Friday, March 29, AD 2024 5:19am

January 27, 1776: Henry Knox Delivers the “Noble Train of Artillery” to Washington

 

One of the interesting aspects of wars and revolutions is the unexpected talents and abilities that come to the fore in the most unlikely of individuals.  As that remarkable year 1775 was drawing to a close, General Washington, if he was to force the British  to leave Boston, needed a substantial artillery force, which he entirely lacked.  Twenty-five year old Colonel Henry Knox, a fat Boston book seller prior to the War, came up with the idea of transporting the artillery from newly captured Fort Ticonderoga in northern New York to the siege lines around Boston.  This was accomplished by Knox from December 5, 1775 to January 27, 1776, transporting sixty tons of artillery and ammunition, 59 cannon, mortars and howitzers, through wilderness in the dead of winter, a truly astounding feat.

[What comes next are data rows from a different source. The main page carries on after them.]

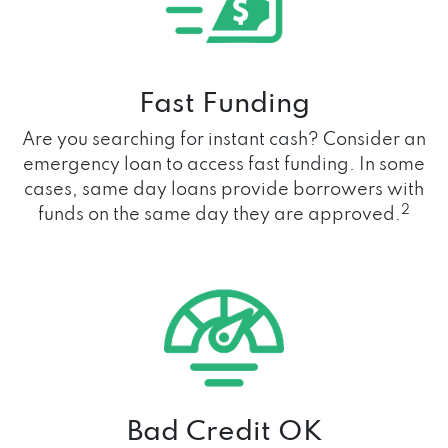
Fast Funding
Are you searching for instant cash? Consider an
emergency loan to access fast funding. In some
cases, same day loans provide borrowers with
2
funds on the same day they are approved.
Bad Credit OK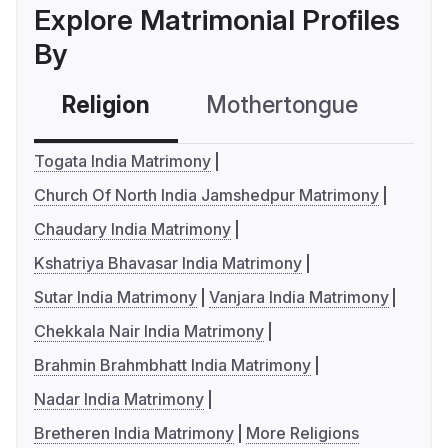
Explore Matrimonial Profiles
By
Religion
Mothertongue
Co
Togata India Matrimony
Church Of North India Jamshedpur Matrimony
Chaudary India Matrimony
Kshatriya Bhavasar India Matrimony
Sutar India Matrimony
Vanjara India Matrimony
Chekkala Nair India Matrimony
Brahmin Brahmbhatt India Matrimony
Nadar India Matrimony
Bretheren India Matrimony
More Religions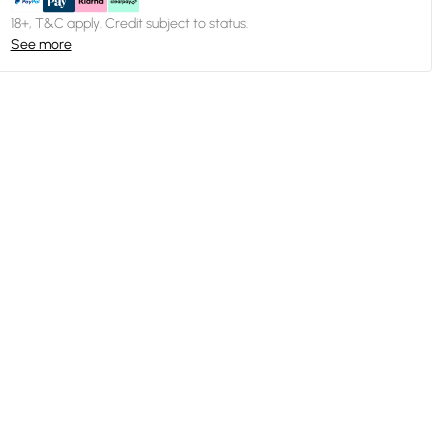
18+, T&C apply. Credit subject to status.
See more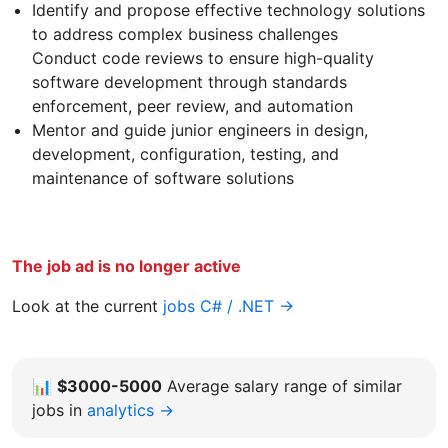
Identify and propose effective technology solutions
to address complex business challenges
Conduct code reviews to ensure high-quality
software development through standards
enforcement, peer review, and automation
Mentor and guide junior engineers in design,
development, configuration, testing, and
maintenance of software solutions
The job ad is no longer active
Look at the current
jobs C# / .NET →
📊
$3000-5000
Average salary range of similar
jobs in
analytics →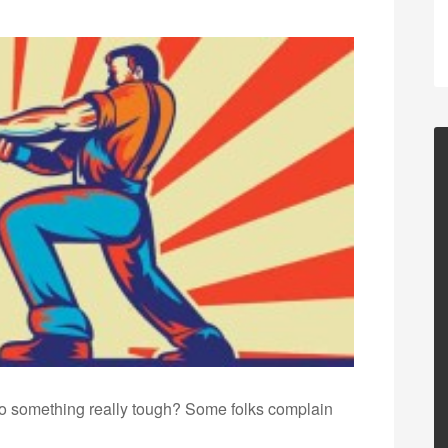
 something really tough? Some folks complain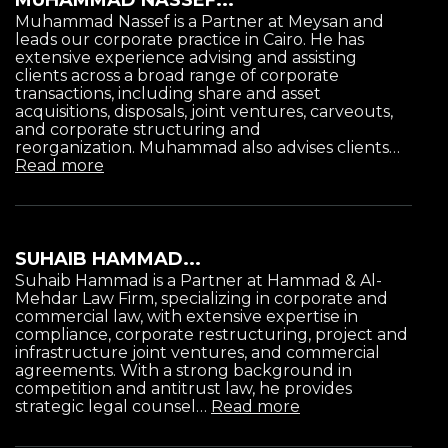
Muhammad Nassef is a Partner at Meysan and
leads our corporate practice in Cairo. He has
extensive experience advising and assisting
clients across a broad range of corporate
transactions, including share and asset
acquisitions, disposals, joint ventures, carveouts,
and corporate structuring and
reorganization. Muhammad also advises clients…
Read more
SUHAIB HAMMAD...
Suhaib Hammad is a Partner at Hammad & Al-
Mehdar Law Firm, specializing in corporate and
commercial law, with extensive expertise in
compliance, corporate restructuring, project and
infrastructure joint ventures, and commercial
agreements. With a strong background in
competition and antitrust law, he provides
strategic legal counsel…
Read more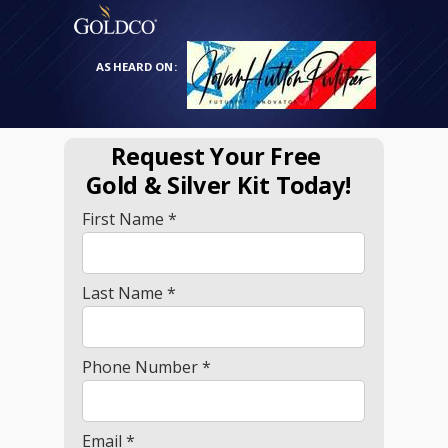
AS HEARD ON:
Request Your Free
Gold
& Silver Kit Today!
First Name *
Last Name *
Phone Number *
Email *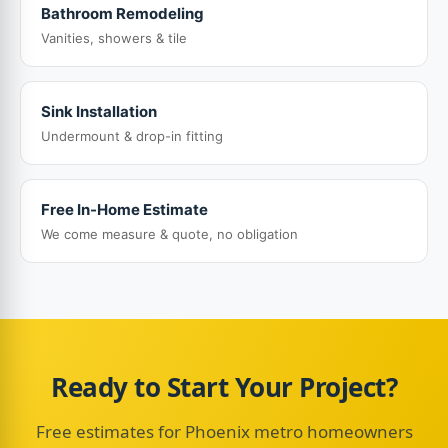
Bathroom Remodeling
Vanities, showers & tile
Sink Installation
Undermount & drop-in fitting
Free In-Home Estimate
We come measure & quote, no obligation
Ready to Start Your Project?
Free estimates for Phoenix metro homeowners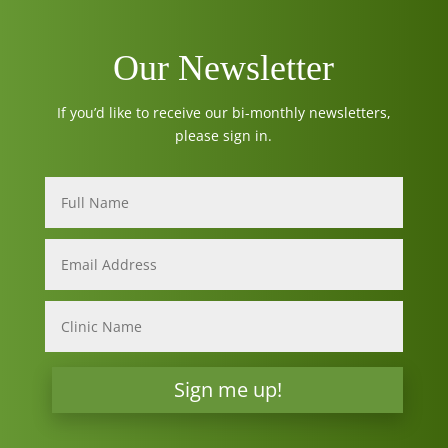
Our Newsletter
If you’d like to receive our bi-monthly newsletters,
please sign in.
Sign me up!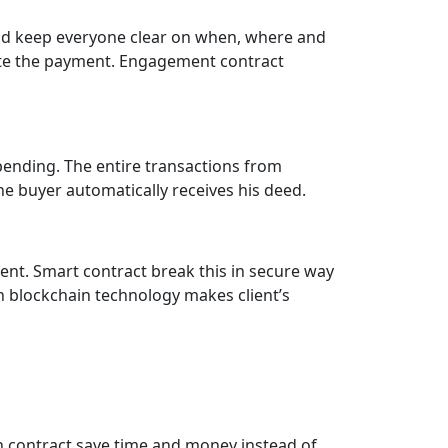
 and keep everyone clear on when, where and
ate the payment. Engagement contract
pending. The entire transactions from
he buyer automatically receives his deed.
ment. Smart contract break this in secure way
 blockchain technology makes client’s
n contract save time and money instead of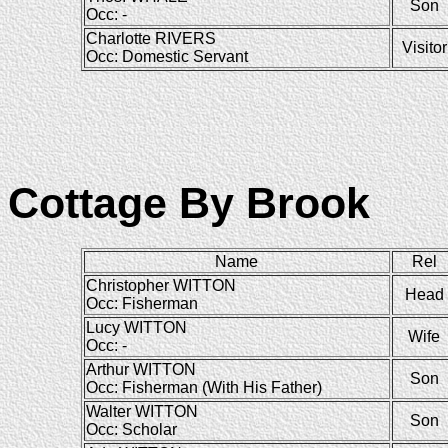
Son
Occ: -
Charlotte RIVERS
Visitor
Occ: Domestic Servant
Cottage By Brook
Name
Rel
Christopher WITTON
Head
Occ: Fisherman
Lucy WITTON
Wife
Occ: -
Arthur WITTON
Son
Occ: Fisherman (With His Father)
Walter WITTON
Son
Occ: Scholar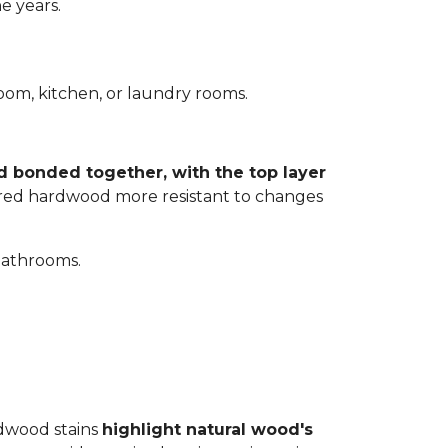
e years.
room, kitchen, or laundry rooms.
d bonded together, with the top layer
eered hardwood more resistant to changes
bathrooms.
rdwood stains
highlight natural wood's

On December 17, 1775 Knox wrote to Washington:

I return’d to this place on the 15 & brought with me the Cannon being nearly the time I conjectur’d it would take us to transport them to here, It is not easy [to] conceive the difficulties we have had in getting them over the Lake owing to the advanc’d Season of the Year & contrary winds, but the danger is now past & three days ago it was very uncertain whether we could have gotten them untill next spring, but now please God they must go – I have had made forty two exceeding Strong Sleds & have provided eighty Yoke of oxen to drag them as far as Springfield where I shall get fresh Cattle to Carry them to Camp – the rout will be from here to Kinderhook from thence into Great Barrington Massachusetts Bay & down to Springfield There will scarcely be possibility of conveying them from here to Albany or Kinderhook but on sleds the roads being very much gullied, at present the sledding is tolerable to Saratoga about 26 miles; beyond that there is none – I have sent for the Sleds & teams to come here & expect to begin [to] move them to Saratoga on Wednesday or Thursday next trusting that between this & then we shall have a fine fall of snow which will enable us to proceed further & make the carriage easy – if that should be the case I hope in 16 or 17 days time to be able to present to your Excellency a noble train of artillery.

Knox went on to serve as Washington’s chief of artillery, and would eventually be the youngest Major General of the War.